What do we make of Virginia’s last two performances? The Cavaliers got fortunate late in both games. Mamadi Diakite’s lob with less than two seconds happen floated into the basket to send the Elite Eight game against Purdue to overtime and UVA benefited again in the Final Four in the waning seconds of the game with a botched call on a double dribble and an iffy foul call on Guy’s three-point attempt.
More than how those games finished, Virginia allowed 1.217 points per possession to Purdue and 1.057 points per possession to Auburn. That being said, Virginia had 1.298 points per possession against Purdue and 1.074 against Auburn, so the offense is actually picking up the defense. That seems a little bit scary going up against a Texas Tech team that can beat Virginia at its own game on the defensive end of the floor.
Virginia only forced five turnovers against Auburn. We expected Auburn to shoot poorly against a stout Virginia defense and in that tough shooting environment and it did come to fruition as the Tigers were 9-for-31 from deep. Ifs and buts and all that, but the Cavaliers were very fortunate that Auburn did shoot as poorly as they did. Virginia got outrebounded 33-31 by a rather marginal rebounding team and hasn’t forced many turnovers in the tournament as a whole.
If you’re into recent form, you really have to like the way that Texas Tech is trending. They haven’t allowed double-digit threes since February 27 and have only allowed it twice since the start of February. They’ve held five straight NCAA Tournament opponents under a point per possession and four of them to under .9 points per possession. Virginia had similar success early in the tournament, but that was against Gardner-Webb, Oklahoma, and Oregon. Texas Tech is doing it against teams like Buffalo, Michigan, and Gonzaga.
Using Bart Torvik’s Game Score metric, Texas Tech has played two perfect games in this tournament and no games lower than 96. In fact, going back to February 4, Texas Tech has played four 100 games, six 99 games, a 98, two 96s, and an 83, which was a game where Oklahoma State shot 17-of-32 from 3.
Using that same metric, Virginia has been the more consistent team all year, but hasn’t played any 100 games.

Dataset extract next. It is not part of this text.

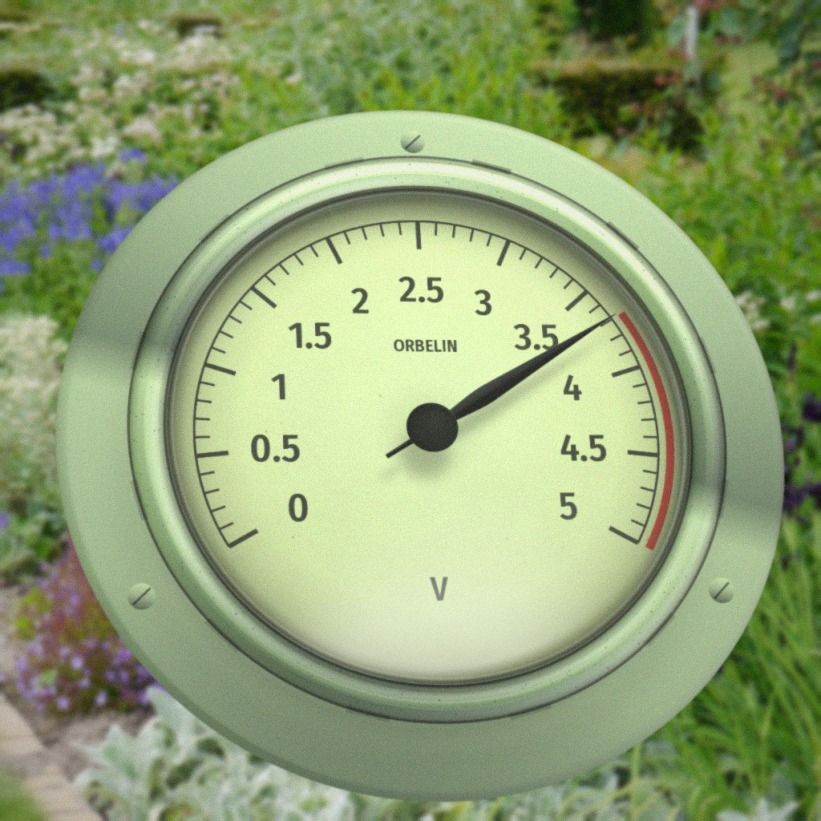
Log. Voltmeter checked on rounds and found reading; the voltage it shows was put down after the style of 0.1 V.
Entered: 3.7 V
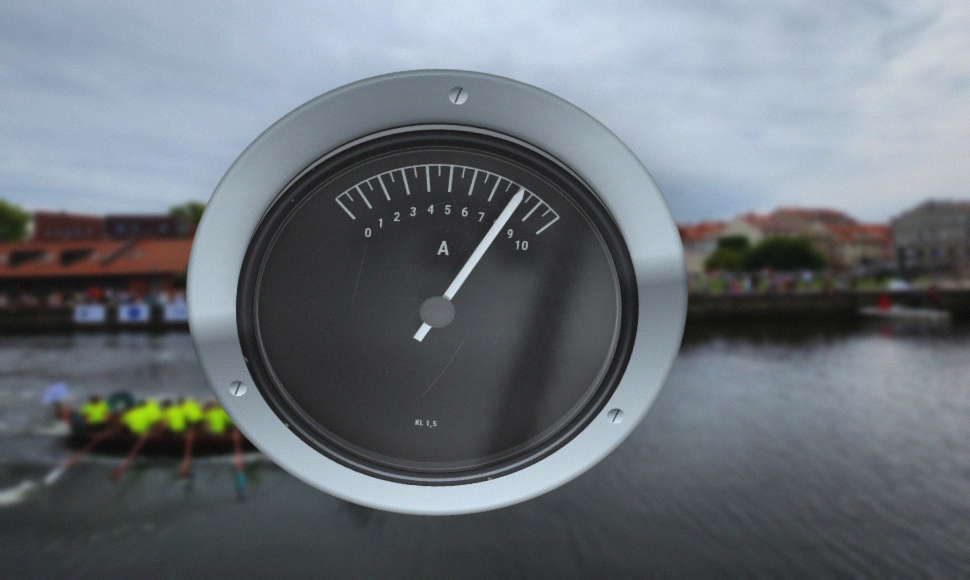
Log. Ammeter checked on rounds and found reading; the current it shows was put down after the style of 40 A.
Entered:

The Cavaliers do have five 99 games dating back to the loss to Duke, a couple 98s, a couple 97s, a 96, a couple 93s, including the game against Oregon, and some lower scores. These are two of the most consistent teams in college basketball, but if you look at the last two months, it’s hard to say that anybody has been better than Texas Tech.
Again, that’s just one metric, but even just this tournament is a microcosm of where these teams have been. Virginia has definitely been good enough to survive and advance, but nobody seems to be talking about just how dominant Texas Tech has been.

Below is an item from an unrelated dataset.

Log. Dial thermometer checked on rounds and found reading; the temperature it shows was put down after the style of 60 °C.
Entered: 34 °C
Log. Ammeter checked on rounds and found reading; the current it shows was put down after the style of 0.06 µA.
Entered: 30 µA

That should continue here. The Red Raiders look unstoppable right now and they’ve got the perfect coach in these types of games in which both teams are extremely similar and the differences will be at the margins.

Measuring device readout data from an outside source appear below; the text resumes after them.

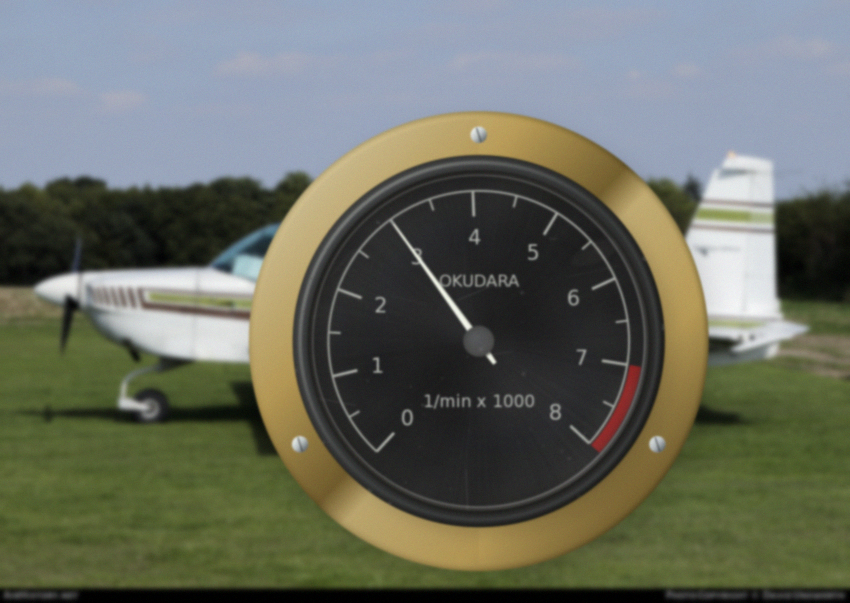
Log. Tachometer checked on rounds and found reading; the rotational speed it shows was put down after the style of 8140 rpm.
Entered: 3000 rpm
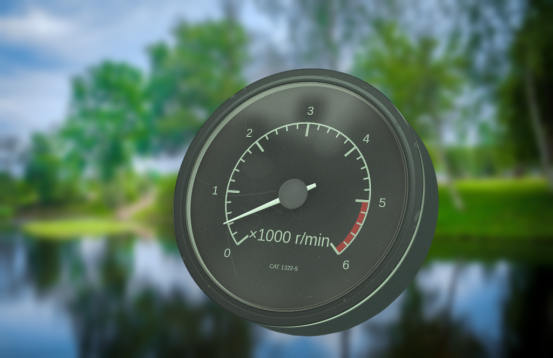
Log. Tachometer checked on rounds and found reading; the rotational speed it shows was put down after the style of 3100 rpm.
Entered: 400 rpm
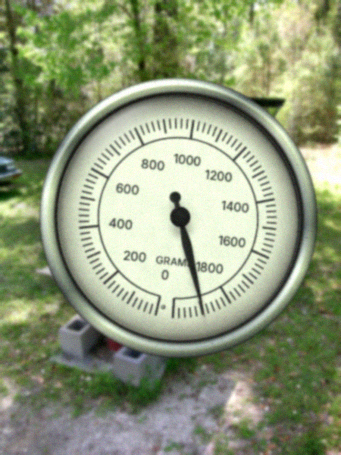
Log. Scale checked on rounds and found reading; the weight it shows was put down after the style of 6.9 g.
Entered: 1900 g
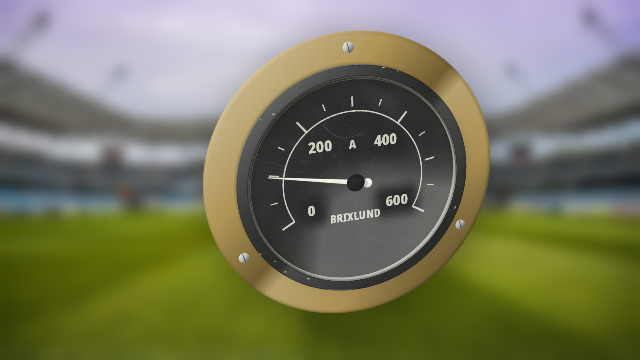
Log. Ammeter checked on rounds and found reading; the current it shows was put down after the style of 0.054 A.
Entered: 100 A
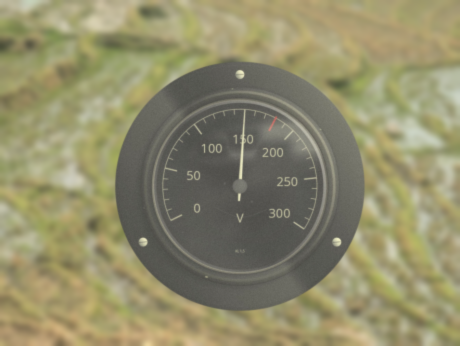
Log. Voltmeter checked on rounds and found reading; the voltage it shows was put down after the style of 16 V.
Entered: 150 V
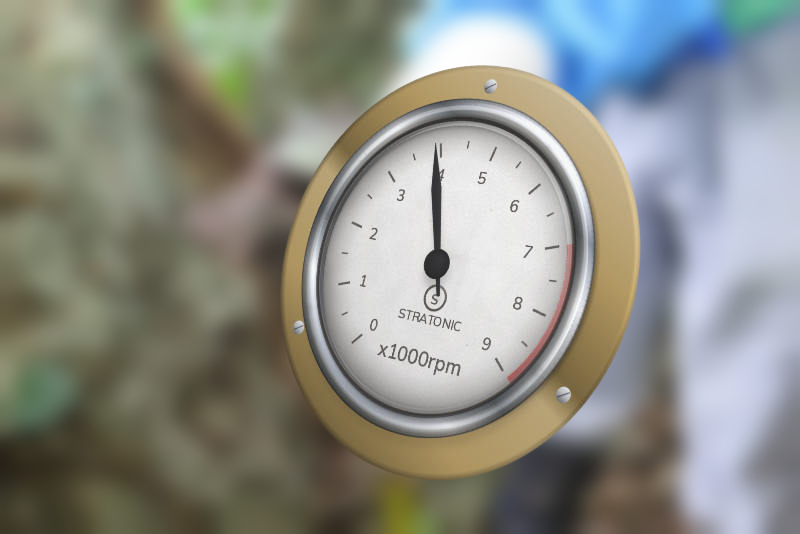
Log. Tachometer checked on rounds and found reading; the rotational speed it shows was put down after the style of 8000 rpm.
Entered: 4000 rpm
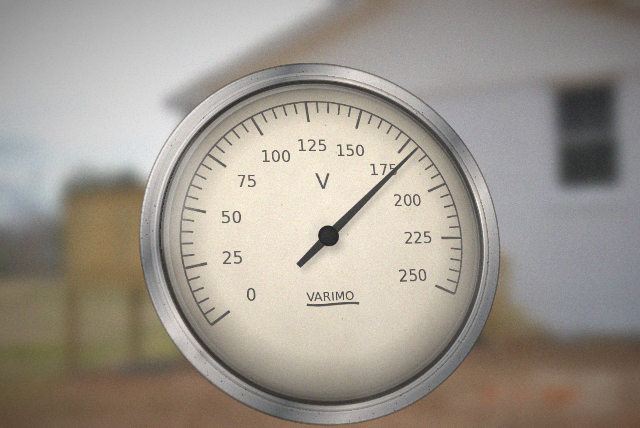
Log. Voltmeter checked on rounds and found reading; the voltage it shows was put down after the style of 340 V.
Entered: 180 V
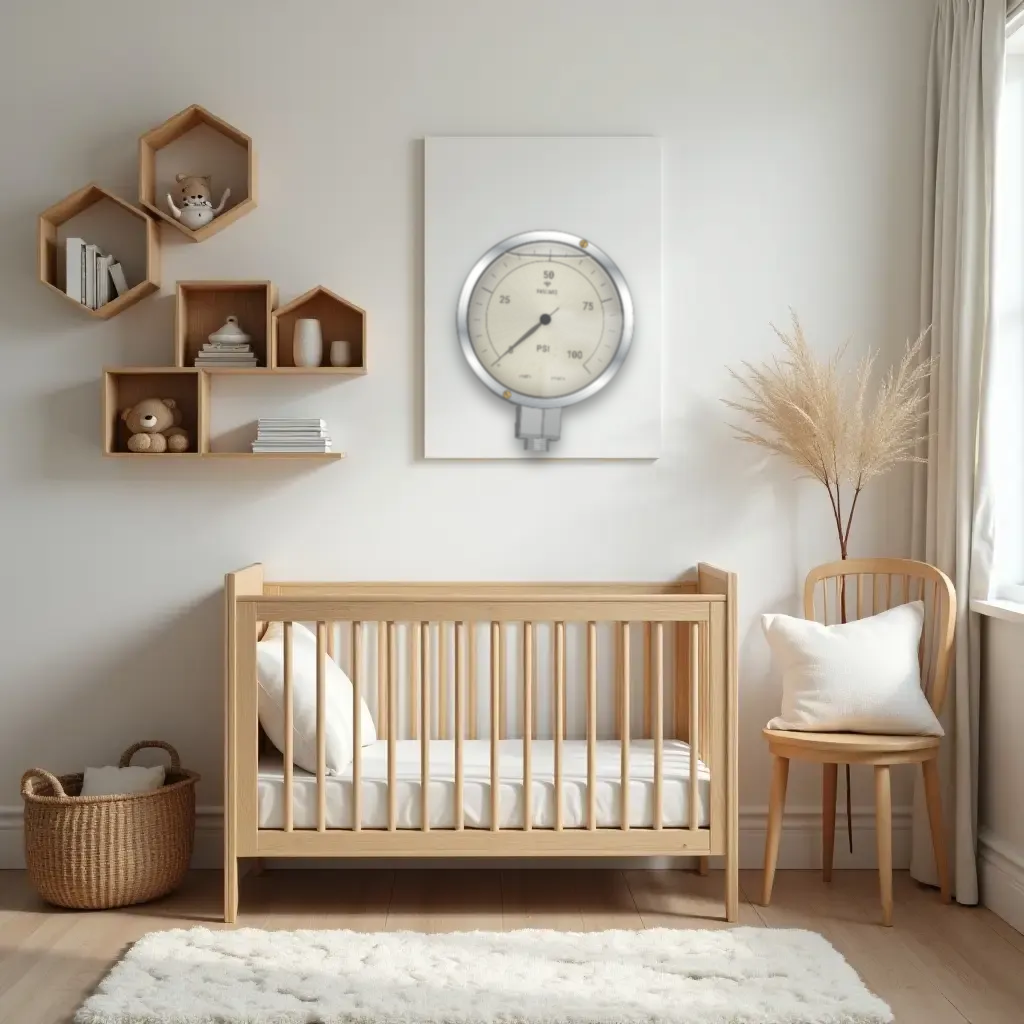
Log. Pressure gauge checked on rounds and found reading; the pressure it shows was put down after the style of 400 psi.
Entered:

Pick: Texas Tech Red Raiders +1
There are some 1.5s out there and the money line is always an option. The total opened 120 or 119.5 at some places and has already gone down. It is hard to see this total going much lower than this, especially because Virginia has actually slacked off a bit defensively. I still wouldn’t want to be holding an under ticket here.
I’ll take Texas Tech and their underrated and underappreciated dominance in this tournament and over the tail end of the regular season.